4 pointsby DeusCodexa month ago2 comments
  • DeusCodexa month ago
    Hi HN, author here. I built BlockFrame because I wanted the durability of distributed object storage (erasure coding, bit-rot protection) but for local, single-node archives.

    It is a storage engine that shards files into Reed-Solomon blocks (RS(30,3) or RS(1,3)) to guarantee mathematical recovery from disk corruption. It then exposes this engine via a FUSE/WinFSP interface so you can access the data using standard tools (read, seek) without needing custom APIs.

    Key features:

    Engine Layer: Handles the heavy lifting of parity calculation and Merkle tree verification.

    Access Layer: Virtual filesystem driver allows zero-copy access and random seeking on multi-gigabyte datasets.

    Self-Healing: The engine transparently reconstructs corrupted sectors during reads.

    I’m graduating in May and aiming for systems roles in the UK. I'd love feedback on the architecture and any feedback is highly appreciated, Thank you.

  • compressedgasa month ago
    RS(1,3) is a slow way to store four copies.
    • DeusCodexa month ago
      I'm open to suggestions for better erasure coding storage ratio :)
      • compressedgasa month ago
        There is nothing wrong with the ratio. It is that for this ratio it is less computation to use the Merkle tree and plain replication rather than erasure coding. My suggestion is already stated. Store four copies and use the Merkle tree to determine which is valid.
        • DeusCodexa month ago
          You know what, that might be a very good idea, if encoding speeds on my really crappy hard-drive weren't under a second. But no I do see where you're coming from, and for larger files that concept does apply, but blockframe wants to protect your files from circumstances that you can't control, and the concept is still, have the file as its own entity, and to keep it planted, we use RS to make sure nothing funky happens. Small files do tend to cause random access speeds, that's why they're not split up.
          • compressedgas23 days ago
            As a post script, I should add that I had a thought that the RS(1,3) was less redundant than copies=4 as I think that RS(1,3) requires more than 1 of its four symbols to be present.

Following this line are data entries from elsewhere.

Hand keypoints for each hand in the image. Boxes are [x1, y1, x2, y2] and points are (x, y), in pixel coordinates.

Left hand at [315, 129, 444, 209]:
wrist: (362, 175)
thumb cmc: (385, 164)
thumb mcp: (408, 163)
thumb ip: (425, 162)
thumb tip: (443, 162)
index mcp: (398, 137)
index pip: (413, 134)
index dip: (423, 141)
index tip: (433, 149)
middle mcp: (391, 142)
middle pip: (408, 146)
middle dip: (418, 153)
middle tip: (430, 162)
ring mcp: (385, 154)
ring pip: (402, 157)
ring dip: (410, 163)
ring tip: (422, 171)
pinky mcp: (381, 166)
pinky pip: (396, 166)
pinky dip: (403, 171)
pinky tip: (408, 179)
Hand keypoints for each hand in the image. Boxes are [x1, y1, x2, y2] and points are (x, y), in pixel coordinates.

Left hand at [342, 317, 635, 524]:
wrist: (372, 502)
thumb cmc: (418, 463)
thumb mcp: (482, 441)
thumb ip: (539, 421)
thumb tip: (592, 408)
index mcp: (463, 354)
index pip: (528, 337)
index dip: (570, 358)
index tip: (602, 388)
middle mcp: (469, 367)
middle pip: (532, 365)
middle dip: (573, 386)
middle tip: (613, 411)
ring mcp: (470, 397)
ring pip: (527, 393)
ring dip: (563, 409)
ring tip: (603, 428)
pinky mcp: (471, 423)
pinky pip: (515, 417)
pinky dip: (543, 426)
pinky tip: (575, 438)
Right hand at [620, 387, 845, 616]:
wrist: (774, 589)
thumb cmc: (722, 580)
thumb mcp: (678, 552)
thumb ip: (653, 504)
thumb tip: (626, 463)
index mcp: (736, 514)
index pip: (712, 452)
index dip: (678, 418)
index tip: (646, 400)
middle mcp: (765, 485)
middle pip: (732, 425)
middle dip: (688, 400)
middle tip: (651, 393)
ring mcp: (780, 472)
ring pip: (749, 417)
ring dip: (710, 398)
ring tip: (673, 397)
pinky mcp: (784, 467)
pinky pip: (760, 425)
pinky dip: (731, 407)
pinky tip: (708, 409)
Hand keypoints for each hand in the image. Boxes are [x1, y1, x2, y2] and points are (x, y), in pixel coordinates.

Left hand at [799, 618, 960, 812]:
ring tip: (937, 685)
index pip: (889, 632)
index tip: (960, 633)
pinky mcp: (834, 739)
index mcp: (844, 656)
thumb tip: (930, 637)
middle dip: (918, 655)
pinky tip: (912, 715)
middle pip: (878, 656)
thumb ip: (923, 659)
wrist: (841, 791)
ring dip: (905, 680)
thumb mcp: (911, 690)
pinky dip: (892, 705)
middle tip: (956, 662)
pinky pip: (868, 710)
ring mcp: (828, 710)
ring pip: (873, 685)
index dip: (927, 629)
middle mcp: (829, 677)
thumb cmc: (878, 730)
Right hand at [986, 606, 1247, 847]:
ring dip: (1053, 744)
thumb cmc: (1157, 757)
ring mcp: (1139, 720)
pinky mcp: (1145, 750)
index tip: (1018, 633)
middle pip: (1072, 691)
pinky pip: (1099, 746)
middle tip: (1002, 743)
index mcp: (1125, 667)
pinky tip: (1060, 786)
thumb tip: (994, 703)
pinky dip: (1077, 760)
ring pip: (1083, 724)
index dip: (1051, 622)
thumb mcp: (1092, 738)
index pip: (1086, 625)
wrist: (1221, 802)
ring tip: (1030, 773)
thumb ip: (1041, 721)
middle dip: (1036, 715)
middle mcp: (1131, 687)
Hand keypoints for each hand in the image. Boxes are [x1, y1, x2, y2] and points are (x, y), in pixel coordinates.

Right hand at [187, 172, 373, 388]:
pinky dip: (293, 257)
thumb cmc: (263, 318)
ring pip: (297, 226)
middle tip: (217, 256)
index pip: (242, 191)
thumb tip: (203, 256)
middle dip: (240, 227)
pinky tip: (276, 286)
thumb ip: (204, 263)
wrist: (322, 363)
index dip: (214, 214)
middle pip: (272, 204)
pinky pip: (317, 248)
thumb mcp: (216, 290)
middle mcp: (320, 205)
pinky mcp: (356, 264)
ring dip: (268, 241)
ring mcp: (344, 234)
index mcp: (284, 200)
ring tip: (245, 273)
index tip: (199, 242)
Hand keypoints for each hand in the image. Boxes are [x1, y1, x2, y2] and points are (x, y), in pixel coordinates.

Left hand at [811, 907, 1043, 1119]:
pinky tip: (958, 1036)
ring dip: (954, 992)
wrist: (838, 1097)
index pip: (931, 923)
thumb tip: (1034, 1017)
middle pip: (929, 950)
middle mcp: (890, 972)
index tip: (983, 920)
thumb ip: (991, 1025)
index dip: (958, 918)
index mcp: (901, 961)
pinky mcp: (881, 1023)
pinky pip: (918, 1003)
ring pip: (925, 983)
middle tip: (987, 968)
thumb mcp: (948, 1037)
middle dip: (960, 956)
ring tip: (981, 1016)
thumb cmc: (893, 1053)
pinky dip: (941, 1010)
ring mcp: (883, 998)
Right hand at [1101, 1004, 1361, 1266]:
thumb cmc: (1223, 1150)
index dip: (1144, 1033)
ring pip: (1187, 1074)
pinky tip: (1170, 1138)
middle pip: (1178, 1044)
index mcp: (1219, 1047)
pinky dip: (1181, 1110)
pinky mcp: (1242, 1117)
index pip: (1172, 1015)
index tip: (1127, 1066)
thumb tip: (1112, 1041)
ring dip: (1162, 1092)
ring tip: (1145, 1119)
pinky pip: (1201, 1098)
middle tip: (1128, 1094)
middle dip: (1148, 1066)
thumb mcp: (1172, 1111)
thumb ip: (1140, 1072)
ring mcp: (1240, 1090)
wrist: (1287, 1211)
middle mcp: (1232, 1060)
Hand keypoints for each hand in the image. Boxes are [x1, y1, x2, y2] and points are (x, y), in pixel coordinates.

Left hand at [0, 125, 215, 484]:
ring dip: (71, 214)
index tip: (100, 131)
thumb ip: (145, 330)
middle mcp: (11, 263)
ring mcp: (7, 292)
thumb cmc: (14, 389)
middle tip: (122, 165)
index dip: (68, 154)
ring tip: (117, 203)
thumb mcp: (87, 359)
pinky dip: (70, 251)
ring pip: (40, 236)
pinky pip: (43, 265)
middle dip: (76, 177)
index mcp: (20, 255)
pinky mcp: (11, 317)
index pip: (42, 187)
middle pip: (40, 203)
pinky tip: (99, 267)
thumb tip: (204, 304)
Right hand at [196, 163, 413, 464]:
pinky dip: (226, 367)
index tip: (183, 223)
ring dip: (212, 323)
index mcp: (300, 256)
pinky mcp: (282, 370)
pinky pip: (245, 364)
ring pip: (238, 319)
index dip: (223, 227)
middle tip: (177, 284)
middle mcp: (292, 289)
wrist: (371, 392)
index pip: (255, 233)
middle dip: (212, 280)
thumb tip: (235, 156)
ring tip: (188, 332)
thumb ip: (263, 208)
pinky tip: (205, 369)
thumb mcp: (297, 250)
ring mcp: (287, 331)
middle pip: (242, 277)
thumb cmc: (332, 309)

            Based on https://en.wikipedia.org/wiki/Reed%E2%80%93Solomon_error_cor... which gives (n=1 - k=3)/2 is 1 as the answer to the question of the number of missing symbols that RS(1,3) can recover which means that RS(1,3) is not a worse way of storing four copies but a worse way of storing 2 copies. It takes the space of four copies to store what only has the redundancy of two copies.